__Excerpt__
*** Begin section ***

9:56 pm on June 5, 2002 (gmt 0)

Moderator from GB 

WebmasterWorld Administrator brotherhood_of_lan is a WebmasterWorld Top Contributor of All Time 10+ Year Member Top Contributors Of The Month

joined:Jan 30, 2002
posts:4842
votes: 1


Hi irock,

the short answer is no.

9:57 pm on June 5, 2002 (gmt 0)

Senior Member

WebmasterWorld Senior Member 10+ Year Member

joined:Jan 4, 2002
posts:1068
votes: 0


Not unless you need to issue a specific directive to a spider, usually having to do with excluding certain areas of the site from spidering. If not, then don't worry.
9:58 pm on June 5, 2002 (gmt 0)

Preferred Member

10+ Year Member

joined:Mar 29, 2002
posts:558
votes: 0


No. The file is only important if you want to tell the spiders and others to do something not normal.
10:13 pm on June 5, 2002 (gmt 0)

*** End section ***

__Problem statement__
Carry on the forum thread about whether a site needs a file of directives for spiders, picking up after its last post. You won't need the lines that follow for this.

__Dataset entries__
*** Begin section ***

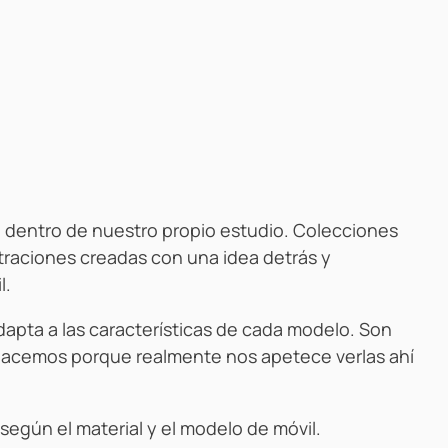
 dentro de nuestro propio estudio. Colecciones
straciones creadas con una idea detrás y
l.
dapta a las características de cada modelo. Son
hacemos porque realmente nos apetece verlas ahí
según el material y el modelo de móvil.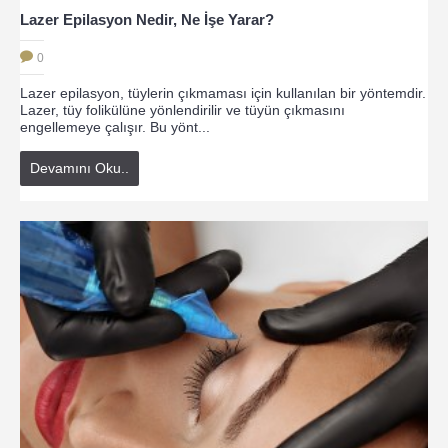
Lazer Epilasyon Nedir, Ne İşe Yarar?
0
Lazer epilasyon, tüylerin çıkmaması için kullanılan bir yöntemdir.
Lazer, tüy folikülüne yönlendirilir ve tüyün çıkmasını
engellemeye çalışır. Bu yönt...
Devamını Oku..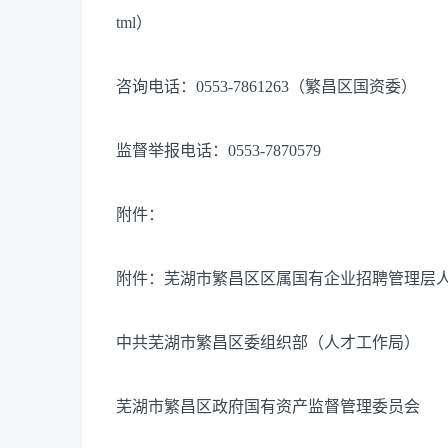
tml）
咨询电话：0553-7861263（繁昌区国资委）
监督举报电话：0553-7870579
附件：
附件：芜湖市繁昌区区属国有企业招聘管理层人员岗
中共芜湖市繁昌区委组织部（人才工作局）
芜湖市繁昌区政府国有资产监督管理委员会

*** End section ***

__Answer area__
Moderator

WebmasterWorld Administrator buckworks is a WebmasterWorld Top Contributor of All Time 10+ Year Member

joined:Dec 9, 2001
posts:5609
votes: 19


On the other hand if spiders look for robots.txt and don't find it, that would trigger your custom error page if you had one. You might save bandwidth (and also take a few errors out of your logs) by having a really basic robots.txt for them to find.
11:37 pm on June 5, 2002 (gmt 0)

Senior Member

WebmasterWorld Senior Member 10+ Year Member

joined:Apr 5, 2002
posts:1378
votes: 0


I disagree with all of you! I think it is important.....
Any feature within a site that makes that site look more complete and competant to a spider has got to be good news. Too many sites have errors and poor html, and having a robot.txt file, even if it has no specific function, will make your site stand out from the crowd and might just give you a bonus point, however small that bonus may be.
1:31 am on June 6, 2002 (gmt 0)

Junior Member

10+ Year Member

joined:May 3, 2002
posts:89
votes: 0


Having a robots.txt file doesn't give you any ranking boost. However if you do have a robots.txt file make sure that it is properly configured, otherwise you might find yourself blocking spiders that you may want to crawl your site..

robots.txt validator:
[searchengineworld.com...]

2:42 am on June 6, 2002 (gmt 0)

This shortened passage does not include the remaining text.